::: Texto del ejercicio :::

En nombre de un pragmatismo grosero, los principios desaparecen y las ideologías son meras etiquetas para seducir incautos.

La teoría del fin de las ideologías que, en años ya pasados, dio tanto que hablar y suscitó en los ámbitos académicos todo género de polémicas, curiosamente parece haber hallado en la Argentina la confirmación que muchos insistieron en negarle cuando estuvo de moda.

Veamos qué ha sucedido en estas playas con las plataformas partidarias y las observancias doctrinarias de los candidatos que, hasta ayer nomás, blasonaban ser de izquierda, de centro, o de derecha.

Recientemente hemos asistido, y seguramente seguiremos asistiendo hasta después de las elecciones presidenciales del mes próximo, a los más variados saltos, piruetas y malabarismos de diversos candidatos.

:::

Ejercicios propuestos =>
[1] Según el texto sobre las ideologías en la Argentina, ¿qué teoría parece haber hallado confirmación en ese país?
[2] Devuelve el fragmento del texto sobre las ideologías en la Argentina que va de "Veamos qué ha" a "o de derecha.", ambos incluidos.
Las entradas no hacen falta para resolver los ejercicios.

::: Extracto de datos :::

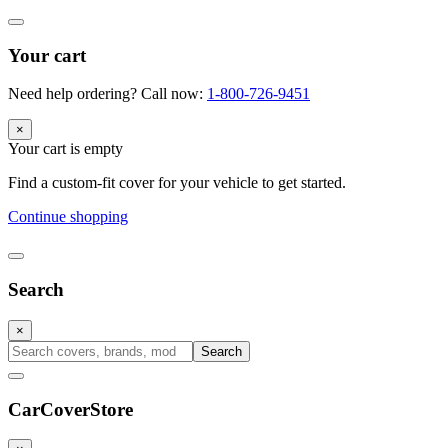
Your cart
Need help ordering? Call now:
1-800-726-9451
×
Your cart is empty
Find a custom-fit cover for your vehicle to get started.
Continue shopping
Search
×
Search
CarCover
Store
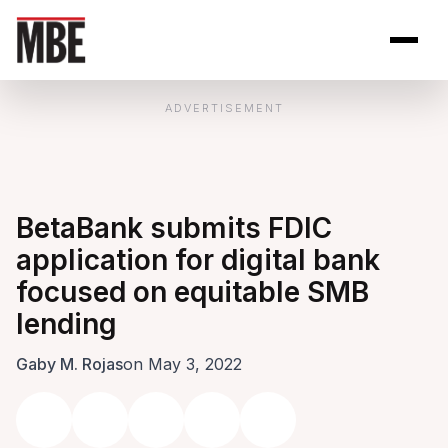
Skip to Content
Open site se
Open 
ADVERTISEMENT
BetaBank submits FDIC
application for digital bank
focused on equitable SMB
lending
Gaby M. Rojas
on May 3, 2022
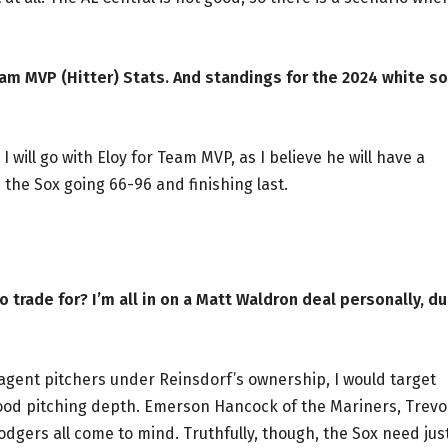
am MVP (Hitter) Stats. And standings for the 2024 white so
 will go with Eloy for Team MVP, as I believe he will have a
the Sox going 66-96 and finishing last.
o trade for? I’m all in on a Matt Waldron deal personally, d
-agent pitchers under Reinsdorf’s ownership, I would target
ood pitching depth. Emerson Hancock of the Mariners, Trevo
dgers all come to mind. Truthfully, though, the Sox need jus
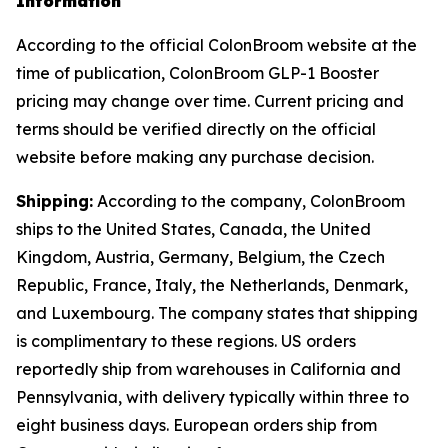
Information
According to the official ColonBroom website at the
time of publication, ColonBroom GLP-1 Booster
pricing may change over time. Current pricing and
terms should be verified directly on the official
website before making any purchase decision.
Shipping:
According to the company, ColonBroom
ships to the United States, Canada, the United
Kingdom, Austria, Germany, Belgium, the Czech
Republic, France, Italy, the Netherlands, Denmark,
and Luxembourg. The company states that shipping
is complimentary to these regions. US orders
reportedly ship from warehouses in California and
Pennsylvania, with delivery typically within three to
eight business days. European orders ship from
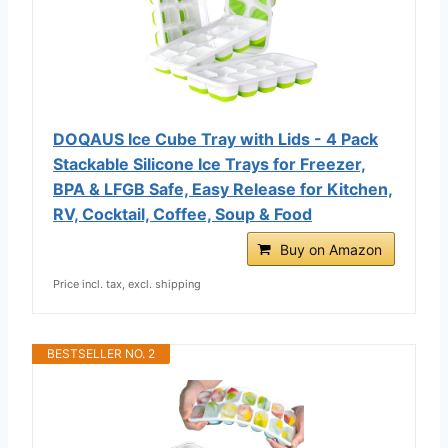
DOQAUS Ice Cube Tray with Lids - 4 Pack
Stackable Silicone Ice Trays for Freezer,
BPA & LFGB Safe, Easy Release for Kitchen,
RV, Cocktail, Coffee, Soup & Food
Buy on Amazon
Price incl. tax, excl. shipping
BESTSELLER NO. 2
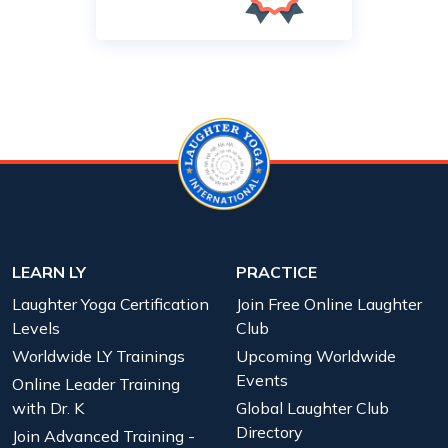
LEARN LY
PRACTICE
Laughter Yoga Certification
Join Free Online Laughter
Levels
Club
Worldwide LY Trainings
Upcoming Worldwide
Events
Online Leader Training
with Dr. K
Global Laughter Club
Directory
Join Advanced Training -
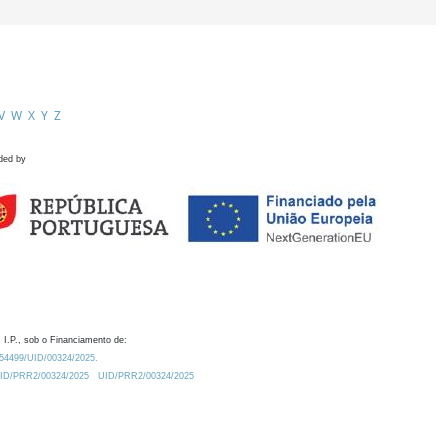
V
W
X
Y
Z
ded by
 I.P., sob o Financiamento de:
0.54499/UID/00324/2025.
/UID/PRR2/00324/2025
UID/PRR2/00324/2025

:::

Respuestas numeradas =>
[1] La teoría del fin de las ideologías.

[2]
Veamos qué ha sucedido en estas playas con las plataformas partidarias y las observancias doctrinarias de los candidatos que, hasta ayer nomás, blasonaban ser de izquierda, de centro, o de derecha.